The protocols, unveiled at BYU at the inaugural Intermountain Healthcare annual concussion conference, consist of five progressive steps aimed at returning a student to full classroom presence. Steps include a Post-Concussion Symptom Scale for daily tracking of a student’s symptoms.
The Alpine School District is the first in the state to adopt the new protocols. Mickelle Bos, assistant principal of Mountain View High School and mother of Nathan, first thought about creating concussion-specific learning protocols while her son was suffering from his symptoms.
“Watching my son struggle highlighted to me the need to create a comprehensive program that would help teachers, parents and students deal with the learning challenges associated with concussions,” said Mickell Bos.
The Utah High School Activities Association has its own sports concussion policy. Individual school districts, such as Granite and Canyons, have similar policies. Coaches and teachers should receive training on concussions and their treatment.
But Mickelle Bos thinks these policies lack the academic component of recovery, which is why she began to explore the idea. She said that in Alpine high schools, more than 200 students were diagnosed with concussion. All of this, she said, was linked to athletics.

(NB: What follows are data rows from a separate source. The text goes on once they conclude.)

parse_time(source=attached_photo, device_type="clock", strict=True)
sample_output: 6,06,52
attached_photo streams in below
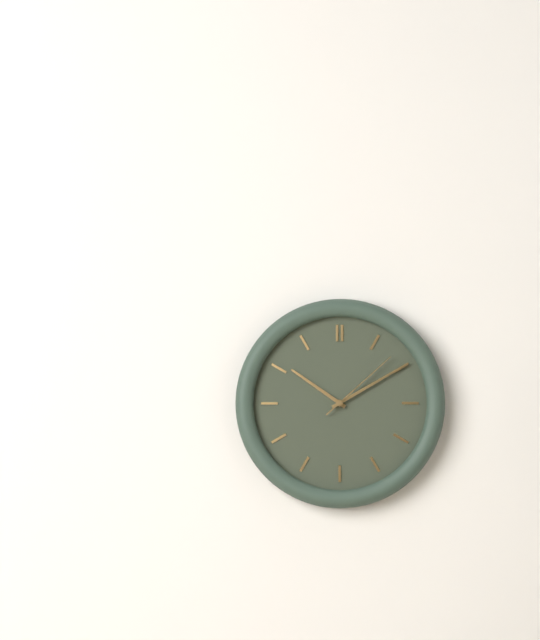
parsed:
10,10,08
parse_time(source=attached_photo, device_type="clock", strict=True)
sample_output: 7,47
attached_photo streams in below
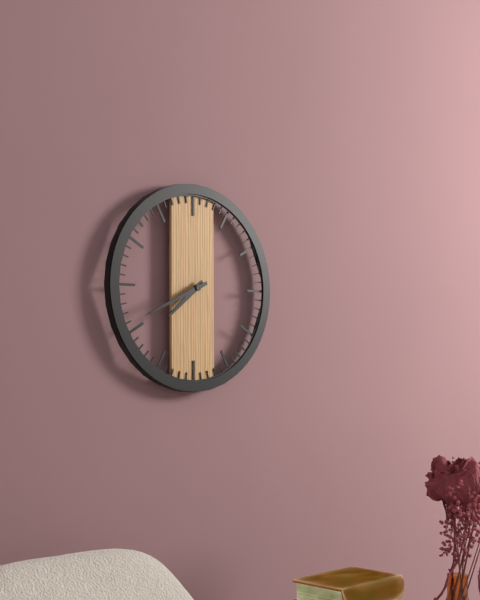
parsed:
7,41
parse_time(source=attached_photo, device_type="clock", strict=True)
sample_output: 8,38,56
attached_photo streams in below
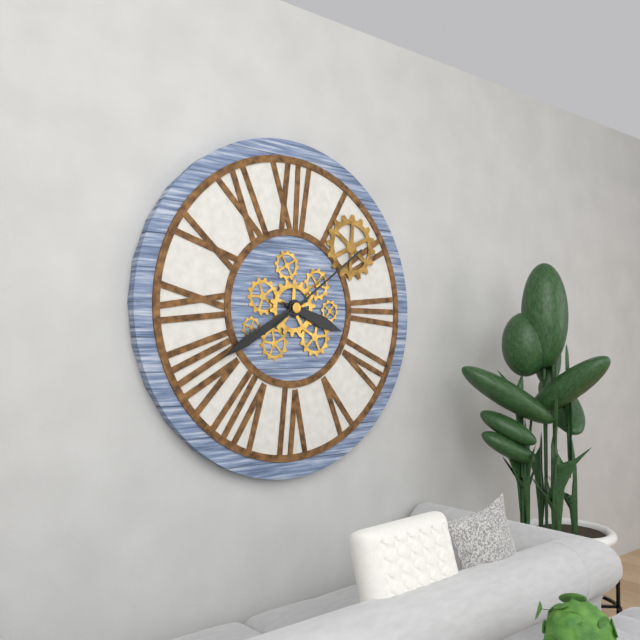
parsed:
3,40,09
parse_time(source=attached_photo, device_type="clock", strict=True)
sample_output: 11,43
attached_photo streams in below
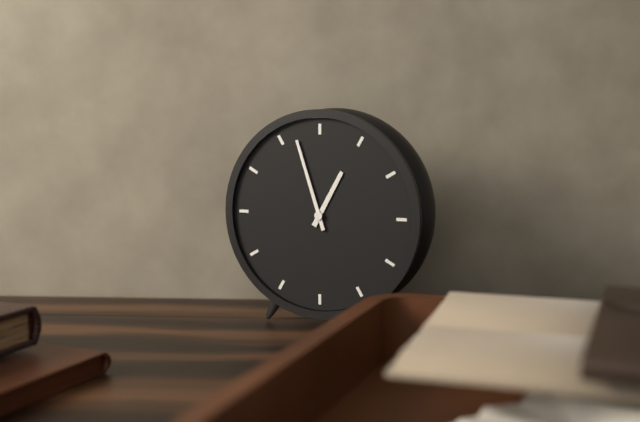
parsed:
12,57
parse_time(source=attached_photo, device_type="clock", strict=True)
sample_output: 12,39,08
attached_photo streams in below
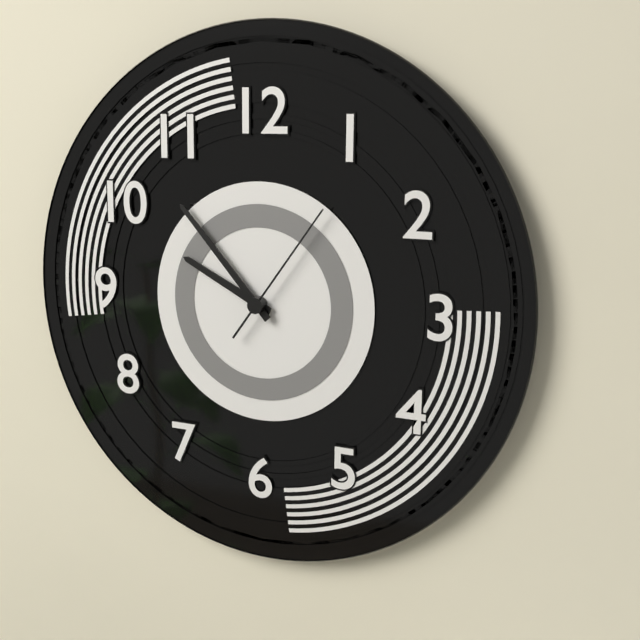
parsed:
9,53,06
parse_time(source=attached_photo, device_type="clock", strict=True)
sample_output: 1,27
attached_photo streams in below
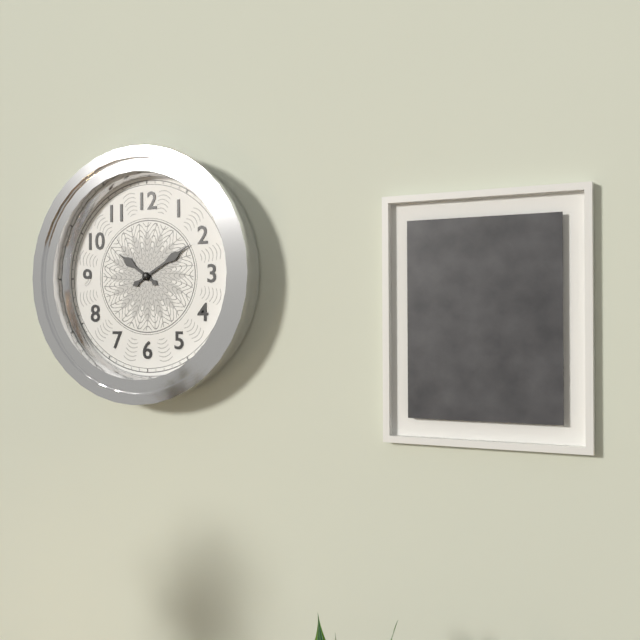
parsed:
10,10
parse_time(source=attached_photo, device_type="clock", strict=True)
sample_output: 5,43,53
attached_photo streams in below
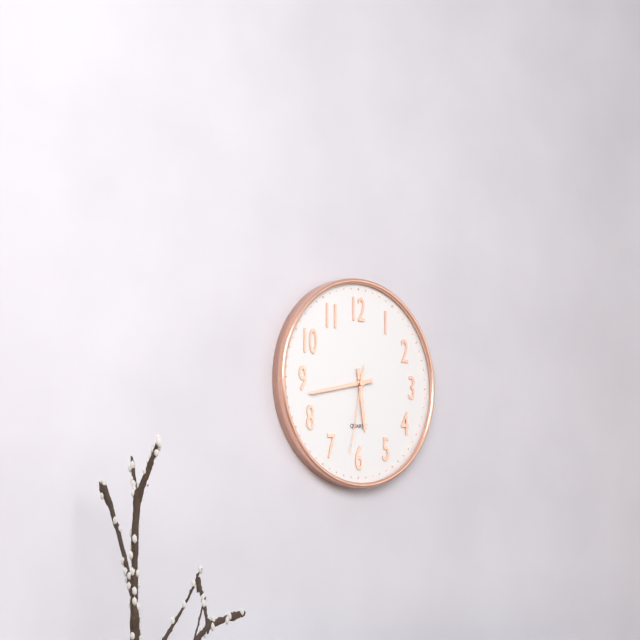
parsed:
5,43,32
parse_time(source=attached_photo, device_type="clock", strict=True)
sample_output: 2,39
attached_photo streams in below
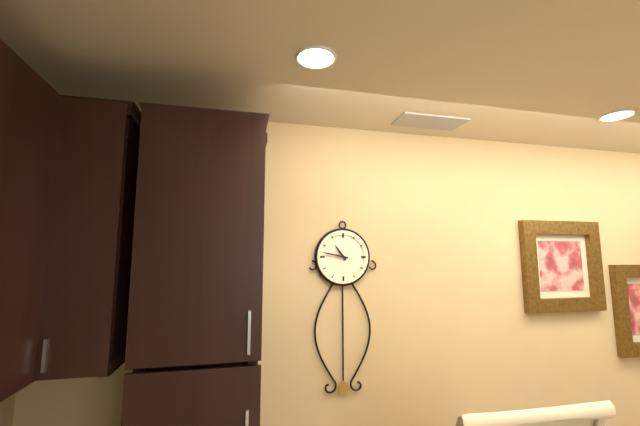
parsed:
10,47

“There was definitely a missing piece,” said Mickelle Bos. “And that’s how we have to solve the problem on the academic side. “
Two of Bos’s three concussions occurred when he was not involved in team sport. One was when he was on his bike in 7th grade. It started to rain and hit the back of a vehicle. The second was a year later while tubing in Lake Powell. He and his cousin accidentally hit their heads, causing him to break his jaw.
“Each of them made school more and more difficult,” said Bos. He added that the short-term memory loss, chronic headaches, depression and anxiety started with these injuries, only to be exacerbated when he injured his head a third time.
Darren Campbell, athletic physician at the Intermountain Utah Valley Sports Medicine Clinic, said he sees more non-sports concussions in his practice. He helped Mickelle Bos launch the new protocols at Alpine.
“As we have been dealing with concussions for some time, we have recognized the need for a multispecial approach,” said Campbell.
Campbell hosted the inaugural conference. He said he hoped other school districts in the state would adopt the protocol.
“By getting them to embrace these principles and use their educational expertise, they can really make a difference,” said Campbell. “So I would like this to be adopted by other schools. I would like it to be a state policy.